The social web, even in the Valley…

…displays some stress marks. There is no question that the network economy is, at worst, winner-take-all, and at best, winner-take-most. The trajectory of increasing returns and a shortage of attention focuses success toward a few points. Stars and hits rise, while the rest languish. Mundane appliances and bulky objects now seem to follow the Hollywood model: A few brands sell like crazy, and the rest sell only a few. It’s a “hits” economy, where resources flow to those that show some life. If a new novel, new product, or new service begins to succeed it is fed more; if it falters, it’s left to wither. Them that has, gets more.

The current great debate is whether the law of increasing returns favors the early or not. In some of the first studies of increasing returns, economist Brian Arthur discovered that when technological competitors, such as the VHS and Betamax video formats, were modeled in a computer, increasing returns favored one technology over the other–to the eventual demise of the unfortunate one (in this case Betamax). And “unfortunate” is the right word.

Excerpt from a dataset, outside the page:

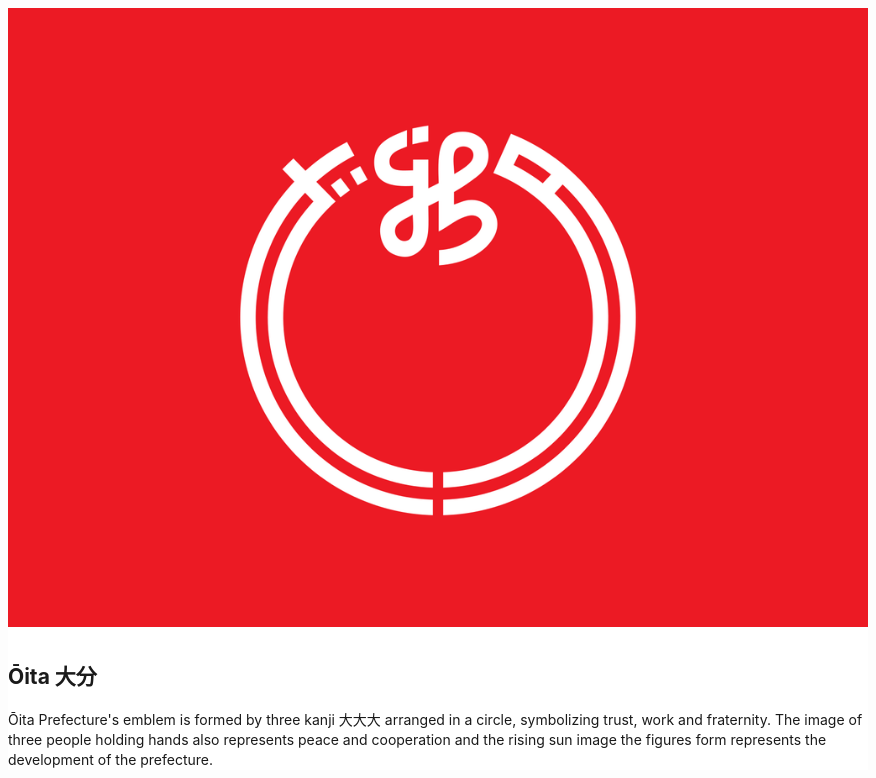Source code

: ![Niigata prefecture flag](niigata-prefecture-flag.png "Niigata prefectural flag")

## Ōita 大分
Ōita Prefecture's emblem is formed by three kanji 大大大 arranged in a circle, symbolizing trust, work and fraternity. The image of three people holding hands also represents peace and cooperation and the rising sun image the figures form represents the development of the prefecture.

According to Arthur’s research, the technology that came to dominate, thanks to increasing returns, was not necessarily the superior one. It was just the lucky one. Or the early one. Arthur writes: “If a product or a company or a technology–one of many competing in a market–gets ahead by chance or clever strategy, increasing returns can magnify this advantage, and the product or company can go on to lock in the market.”

All things being equal, early success has a measurable advantage. But in real life all things are rarely equal. Technologies which seem to be inferior and yet prevail through the dynamics of increased returns often reveal themselves under further study to be slightly superior in key ways. The Sony Betamax format lost to VHS because it couldn’t record for as long as VHS could, and, according to some, because Sony discouraged Beta use for porno–an early use of video. Apple Computer’s superior operating system lost to Windows because Apple had an inferior price–due to its misguided monopolist strategy. The supposedly ergonomic Dvorak keyboard lost to the all-too-familiar QWERTY keyboard because the Dvorak layout really wasn’t any faster.

Being first or best sometimes helps, but not always. The outcome of competition in a network is not determined solely by the abilities of the competitors, but by tiny differences, including luck, that are greatly magnified by the power of positive feedback loops. The fate of competition is “path dependent” on minor nudges and hurdles that can “tip” the system in one direction or another. Final destiny cannot be predicted on the basis of exceptional attributes alone.